In any case these replication types represent a significant contribution to knowledge by confirming or throwing skepticism on the earlier results. Why then did the research teams have trouble publishing their results?
Most journals do not encourage replications. A study that strikes readers as new and exciting and generates attention is a plus, whereas a study that appears to cover old ground, even if it has scholarly value, is less likely to get through the peer review process. Lucy Goodchild van Hilten (2015) writes:
“Publication bias affects the body of scientific knowledge in different ways, including skewing it towards statistically significant or “positive” results. This means that the results of thousands of experiments that fail to confirm the efficacy of a treatment or vaccine – including the outcomes of clinical trials – fail to see the light of day.“
This may be changing and the degree to which it is true depends in part on the academic discipline. David McMillan (2017) writes:
“Cogent Economics & Finance recognises the importance of replication studies. As an indicator of this importance, we now welcome research papers that focus on replication and whose ultimate acceptance depends on the accuracy and thoroughness of the work rather than seeking a ‘new’ result.“
If other journals follow this trend, there could be significantly more testing of scholarly results. Nonetheless a problem remains. Except for the design time, replicating results costs almost as much as doing the original experiment and if the results are in fact exactly the same, it is unlikely to be published. Some fields solve the problem with a repeat-and-extend approach where replication is tied to new features that explicitly build on the replicated results. Much depends on the culture of the discipline.

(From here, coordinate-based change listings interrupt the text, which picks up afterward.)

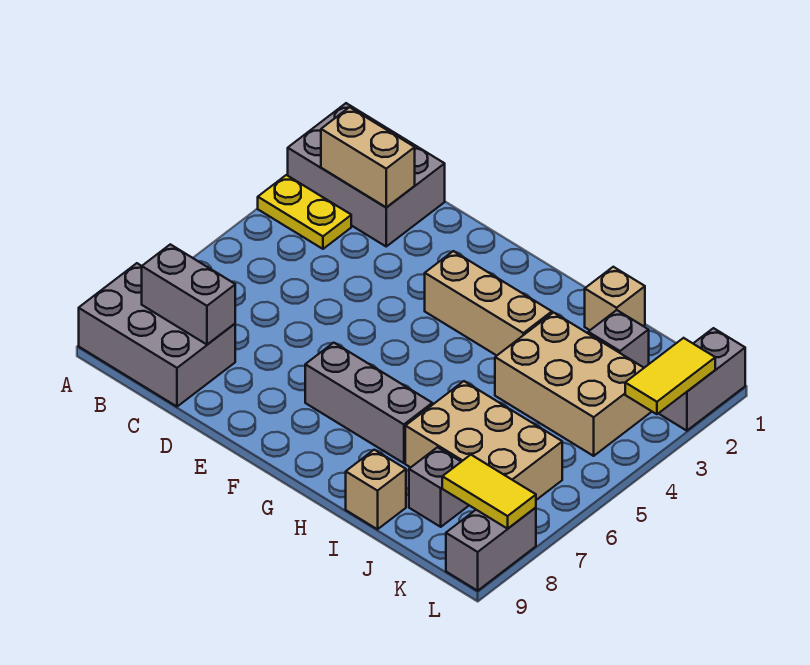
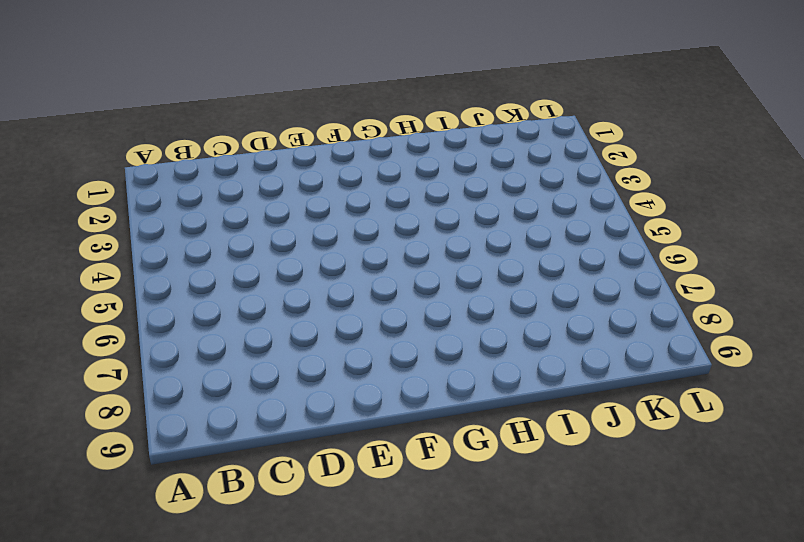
none -> grey brick A1:C2 level 1
none -> yellow plate A3:B3 level 1
none -> grey brick A8:C9 level 1

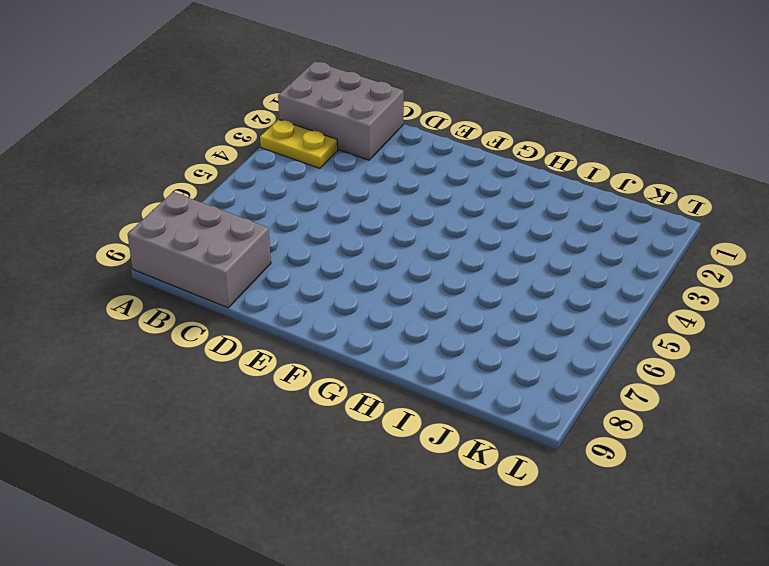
none -> tan brick F3:H3 level 1
none -> grey brick F7:H7 level 1
none -> tan brick I1 level 1

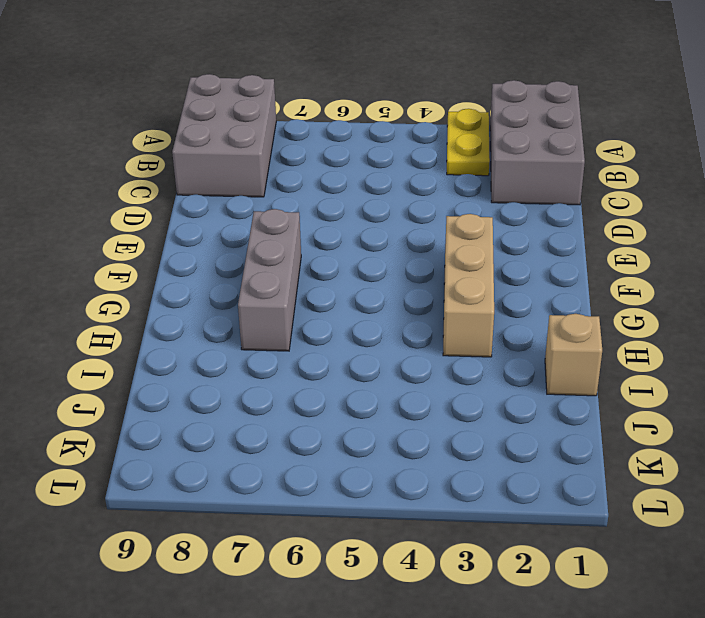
none -> tan brick I3:K4 level 1
none -> tan brick I6:K7 level 1
none -> tan brick I9 level 1

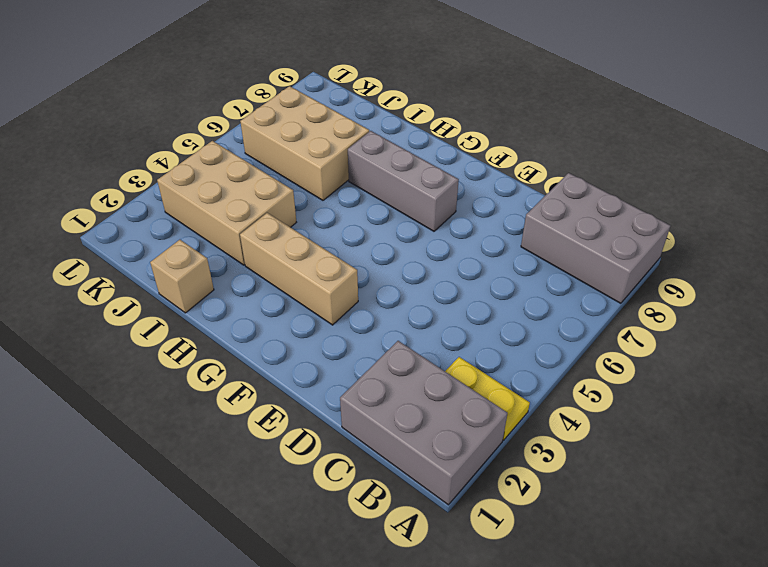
none -> tan brick I9 level 1
none -> grey brick J2 level 1
none -> grey brick J8 level 1

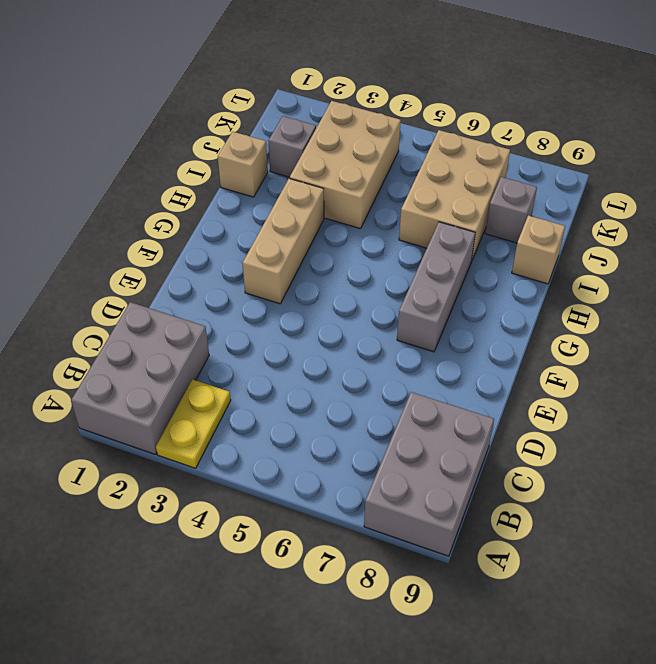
none -> grey brick L1:L2 level 1
none -> grey brick L8:L9 level 1
none -> tan brick B2:C2 level 2

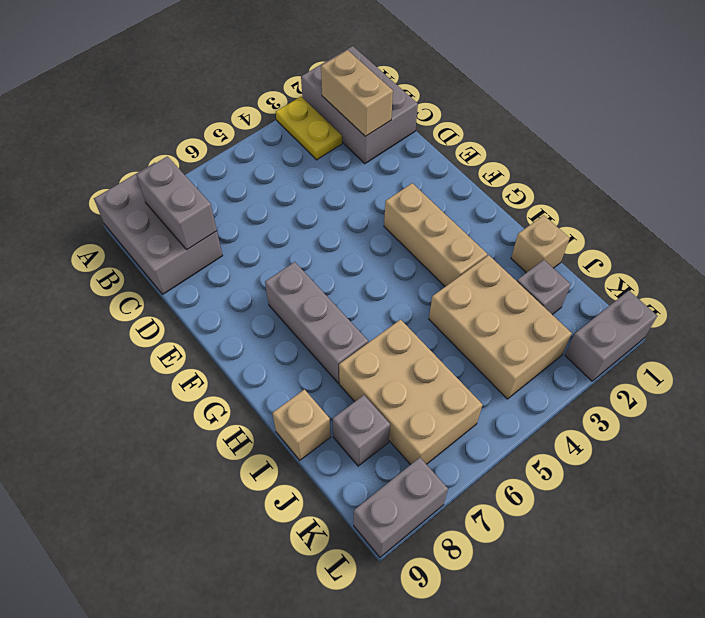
none -> yellow tile K8:L8 level 2
none -> yellow tile L2:L3 level 2

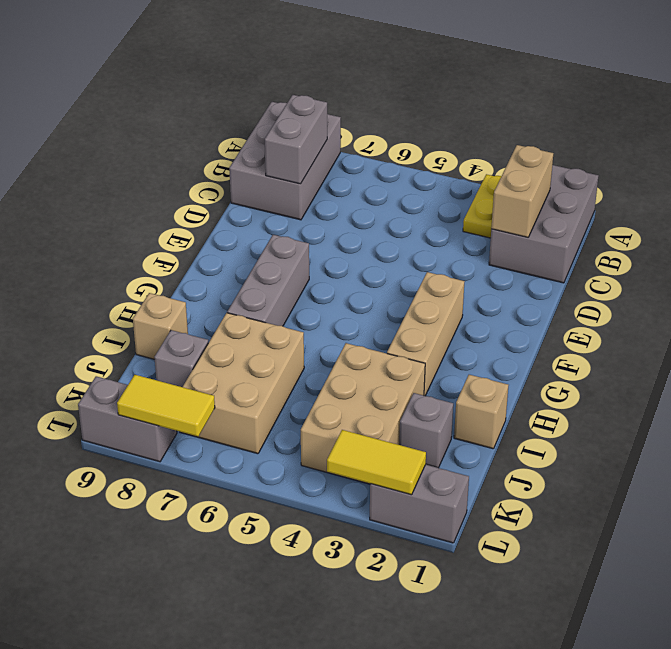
yellow tile L7:L8 level 2 -> yellow tile K8:L8 level 2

For all of its problems, replication remains one of the most effective and reliable tools for uncovering flaws and fake data, and should be used more widely.
Bem (2015) did a further “meta-analysis of 90 [replication] experiments from 33 laboratories in 14 countries …” which he claims supports his hypothesis. He published this meta-analysis in an open-access journal for the life sciences that charges $1000 for an article of this length, and Bem explicitly declared that he had no grant support. If nothing else, this is a sign of how difficult it is to continue the discourse in standard academic venues.
Ms. Melanie Rügenhagen (MA) suggested the topic and assisted with the research. Prof. Dr. Joan Luft, provided research content.
Bem D, Tressoldi PE, Rabeyron T and Duggan M. 2015. “Feeling the Future: A Meta-Analysis of 90 Experiments on the Anomalous Anticipation of Random Future Events.” F1000Research 4:1188. Available online.
Brownill, Sue, Dennis, Alan R., Binny, Samuel, Tan, Barney, Valacich , Joseph and Whitley, Edgar A. 2016. “Replication Research: Opportunities, Experiences and Challenges.” In Thirty Seventh International Conference on Information Systems. Dublin, Ireland. Available online.
Dennis, Alan R, and Joseph S Valacich. 2014. “A Replication Manifesto.” AIS Transactions on Replication Research 1 (1): 1–5.
Goodchild van Hilten, Lucy. 2015. “Why It’s Time to Publish Research ‘Failures.’” Elsevier Connect. Available online.
McMillan, David. 2017. “Replication Studies.” Cogent Economics and Finance, 2017. Available online.
Yong, Ed. 2012. “Replication Studies: Bad Copy.” Nature 485 (7398): 298–300. Available online.